Maria estava tão próxima de mim que eu conseguia me ver nos grandes olhos dela. Ela era muito bonita. Certa hora, Maria passou a língua nos lábios para umedecê-los. Eu preferi não crer num ato sedutor. Deduzi que, como estava frio, sua boca deveria estar ressecada.
Continuamos conversando durante um bom tempo, sempre com modos e respeitando os limites ideológicos de cada um, até eu repetir a ação de apertar duas vezes o botão esquerdo do meu relógio e ver que faltavam apenas quarenta e dois minutos e quarenta e dois, quarenta e um, quarenta segundos.

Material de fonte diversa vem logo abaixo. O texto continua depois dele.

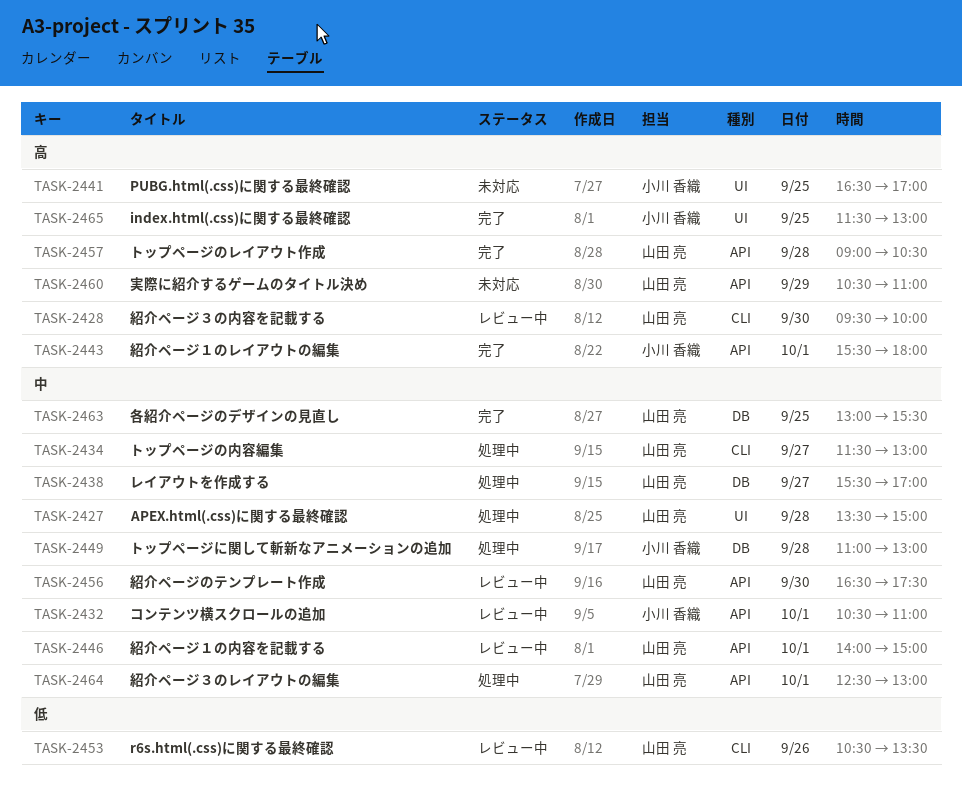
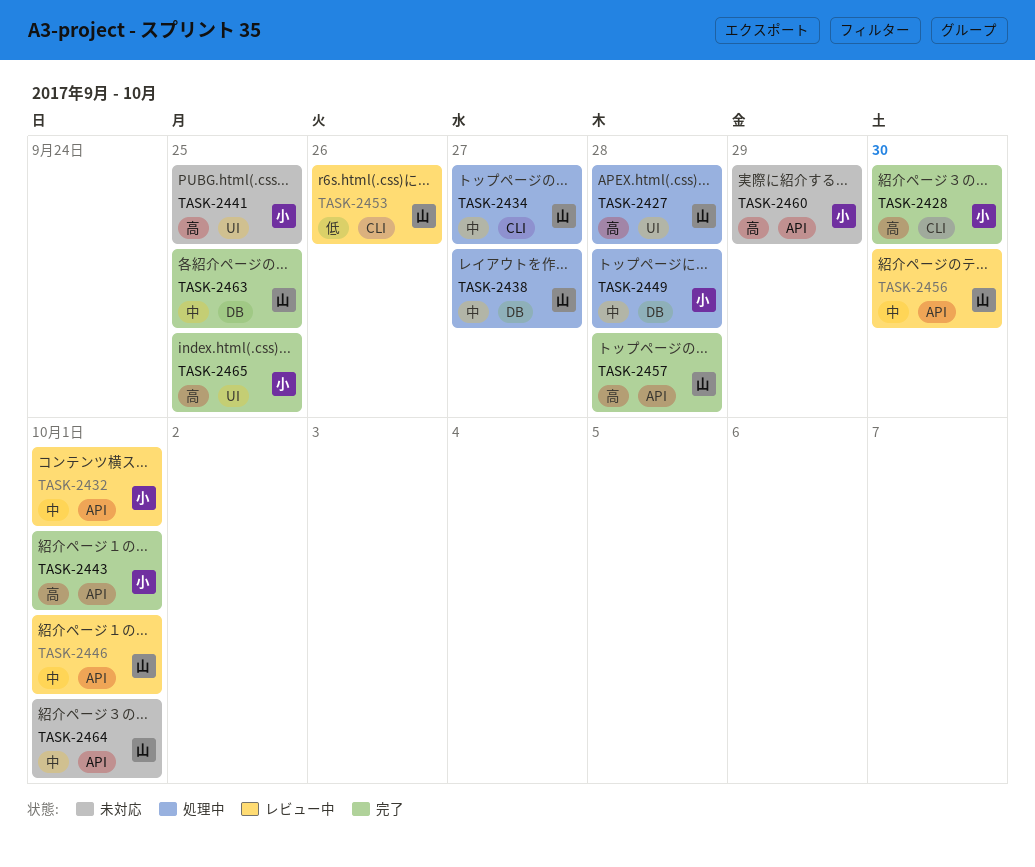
TASK-2427, priority: 中 -> 高
TASK-2428, status: レビュー中 -> 完了
TASK-2428, owner: 山田 亮 -> 小川 香織
TASK-2460, owner: 山田 亮 -> 小川 香織
TASK-2464, status: 処理中 -> 未対応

Comecei a achar graça: agora, eu queria que o tempo passasse mais devagar. Eu estava gostando dos minutos gastos com a tia do Thiago. Ela parecia ter muita coisa interessante a me contar. Me encheu de histórias dizendo da vez que viajou pro Nordeste, de quando foi pra Moçambique, falando da época da juventude...Eram coisas divertidas de se ouvir. E o jeito como ela contava era muito excitante, quase como se revivesse os momentos passados. Ofereceu-me um vinho assim, de pronto. Não entendi nada. Mas não é porque não entendi que recusei: mal disse que sim e ela já fazia minha taça transbordar. Agora, depois de alguns pares de doses, falava com uma magia e uma desenvoltura impressionantes. Fora, aos poucos, abandonando seu aspecto imaculado e tornando-se mais humana, ao passo que ria, me dava tapas no ombro, chamava-me de “Marquinho”...vez ou outra ajeitava a manga da camisola que tendia a revelar-me sua nudez.
A conversa foi fluindo assim, divertida. Nós parecíamos grandes amigos que não se viam há tempos e estavam colocando a conversa em dia. Estava sentada na cadeira ao meu lado, com as mãos sobre a mesa, próximas às minhas. Eu já não me sentia tímido e a achava cada vez mais linda. E tinha a impressão que minha taça de vinho nunca esvaziava, por mais que eu bebesse. Olhei pro cronômetro, após apertar duas vezes o botão da esquerda e me surpreendi: faltavam treze minutos e trinta e um, trinta, vinte e nove segundos. Quando olhei para Maria para dizê-la que era melhor eu ir acordar Thiago, seu rosto estava a um palmo do meu, seus olhos inibindo-me novamente. Segundos de apreensão. O coração não sabia por onde iria sair. Eis que ela pergunta:
- O que você vai fazer agora? Acordar o Thiago?
Fico sem resposta.
- Hein, Marquinho?, ela insiste.
- Não é melhor?, respondo.
- Não. É melhor?
- Parece.
Sua respiração doce e com aroma de uva me desnorteia. Ela se aproxima. Eu bebi muito, eu acho. Preciso ter calma. Ela pode estar mais distante do que parece. Tudo muito rápido. Pisco e a imagino em cima do palco, dançando e apontando pra mim no meio da multidão. Abro os olhos, após alguns supostos segundos. Maria já não está mais lá. No lugar dela, Thiago me contempla ao pé da cama. Pergunto o que houve. Ele ri, constrangido.
- Você bebeu muito.
É... não sei se entendi realmente aquela conversação.